[Opening Recorded data section]

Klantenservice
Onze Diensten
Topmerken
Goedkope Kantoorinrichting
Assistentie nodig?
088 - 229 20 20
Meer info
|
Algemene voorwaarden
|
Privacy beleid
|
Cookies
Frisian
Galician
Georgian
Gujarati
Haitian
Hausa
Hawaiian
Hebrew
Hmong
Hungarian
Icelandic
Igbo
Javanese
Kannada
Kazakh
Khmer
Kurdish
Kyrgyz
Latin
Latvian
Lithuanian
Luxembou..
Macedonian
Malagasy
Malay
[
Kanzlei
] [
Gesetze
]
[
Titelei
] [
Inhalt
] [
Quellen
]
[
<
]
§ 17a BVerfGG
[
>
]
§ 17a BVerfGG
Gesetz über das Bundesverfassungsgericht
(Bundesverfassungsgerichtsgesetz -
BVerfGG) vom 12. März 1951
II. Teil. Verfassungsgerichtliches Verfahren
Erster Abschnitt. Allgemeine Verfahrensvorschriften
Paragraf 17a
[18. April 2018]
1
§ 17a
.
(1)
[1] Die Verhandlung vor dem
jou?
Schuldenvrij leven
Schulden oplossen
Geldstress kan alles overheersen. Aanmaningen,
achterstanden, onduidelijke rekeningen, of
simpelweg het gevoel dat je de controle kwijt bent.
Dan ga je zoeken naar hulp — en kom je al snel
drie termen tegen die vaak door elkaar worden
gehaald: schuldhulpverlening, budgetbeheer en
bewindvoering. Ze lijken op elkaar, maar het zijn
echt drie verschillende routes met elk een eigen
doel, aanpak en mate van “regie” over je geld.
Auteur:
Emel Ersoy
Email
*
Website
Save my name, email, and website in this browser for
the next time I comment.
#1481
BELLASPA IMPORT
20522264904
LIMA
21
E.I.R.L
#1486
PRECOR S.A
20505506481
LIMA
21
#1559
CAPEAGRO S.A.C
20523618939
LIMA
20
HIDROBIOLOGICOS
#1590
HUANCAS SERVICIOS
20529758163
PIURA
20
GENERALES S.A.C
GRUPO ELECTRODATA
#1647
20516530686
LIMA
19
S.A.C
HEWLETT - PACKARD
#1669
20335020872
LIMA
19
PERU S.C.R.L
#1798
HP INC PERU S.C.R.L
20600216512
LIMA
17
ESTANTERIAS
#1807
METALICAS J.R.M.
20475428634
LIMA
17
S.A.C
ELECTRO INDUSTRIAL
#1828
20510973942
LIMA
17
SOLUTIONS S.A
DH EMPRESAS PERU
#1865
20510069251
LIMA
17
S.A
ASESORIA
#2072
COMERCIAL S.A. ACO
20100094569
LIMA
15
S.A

[Closing Recorded data section]

● **What this task involves**:
Can you output every row above again, line for line, with nothing changed?

● **Output for this task**:
Klantenservice
Onze Diensten
Topmerken
Goedkope Kantoorinrichting
Assistentie nodig?
088 - 229 20 20
Meer info
|
Algemene voorwaarden
|
Privacy beleid
|
Cookies
Frisian
Galician
Georgian
Gujarati
Haitian
Hausa
Hawaiian
Hebrew
Hmong
Hungarian
Icelandic
Igbo
Javanese
Kannada
Kazakh
Khmer
Kurdish
Kyrgyz
Latin
Latvian
Lithuanian
Luxembou..
Macedonian
Malagasy
Malay
[
Kanzlei
] [
Gesetze
]
[
Titelei
] [
Inhalt
] [
Quellen
]
[
<
]
§ 17a BVerfGG
[
>
]
§ 17a BVerfGG
Gesetz über das Bundesverfassungsgericht
(Bundesverfassungsgerichtsgesetz -
BVerfGG) vom 12. März 1951
II. Teil. Verfassungsgerichtliches Verfahren
Erster Abschnitt. Allgemeine Verfahrensvorschriften
Paragraf 17a
[18. April 2018]
1
§ 17a
.
(1)
[1] Die Verhandlung vor dem
jou?
Schuldenvrij leven
Schulden oplossen
Geldstress kan alles overheersen. Aanmaningen,
achterstanden, onduidelijke rekeningen, of
simpelweg het gevoel dat je de controle kwijt bent.
Dan ga je zoeken naar hulp — en kom je al snel
drie termen tegen die vaak door elkaar worden
gehaald: schuldhulpverlening, budgetbeheer en
bewindvoering. Ze lijken op elkaar, maar het zijn
echt drie verschillende routes met elk een eigen
doel, aanpak en mate van “regie” over je geld.
Auteur:
Emel Ersoy
Email
*
Website
Save my name, email, and website in this browser for
the next time I comment.
#1481
BELLASPA IMPORT
20522264904
LIMA
21
E.I.R.L
#1486
PRECOR S.A
20505506481
LIMA
21
#1559
CAPEAGRO S.A.C
20523618939
LIMA
20
HIDROBIOLOGICOS
#1590
HUANCAS SERVICIOS
20529758163
PIURA
20
GENERALES S.A.C
GRUPO ELECTRODATA
#1647
20516530686
LIMA
19
S.A.C
HEWLETT - PACKARD
#1669
20335020872
LIMA
19
PERU S.C.R.L
#1798
HP INC PERU S.C.R.L
20600216512
LIMA
17
ESTANTERIAS
#1807
METALICAS J.R.M.
20475428634
LIMA
17
S.A.C
ELECTRO INDUSTRIAL
#1828
20510973942
LIMA
17
SOLUTIONS S.A
DH EMPRESAS PERU
#1865
20510069251
LIMA
17
S.A
ASESORIA
#2072
COMERCIAL S.A. ACO
20100094569
LIMA
15
S.A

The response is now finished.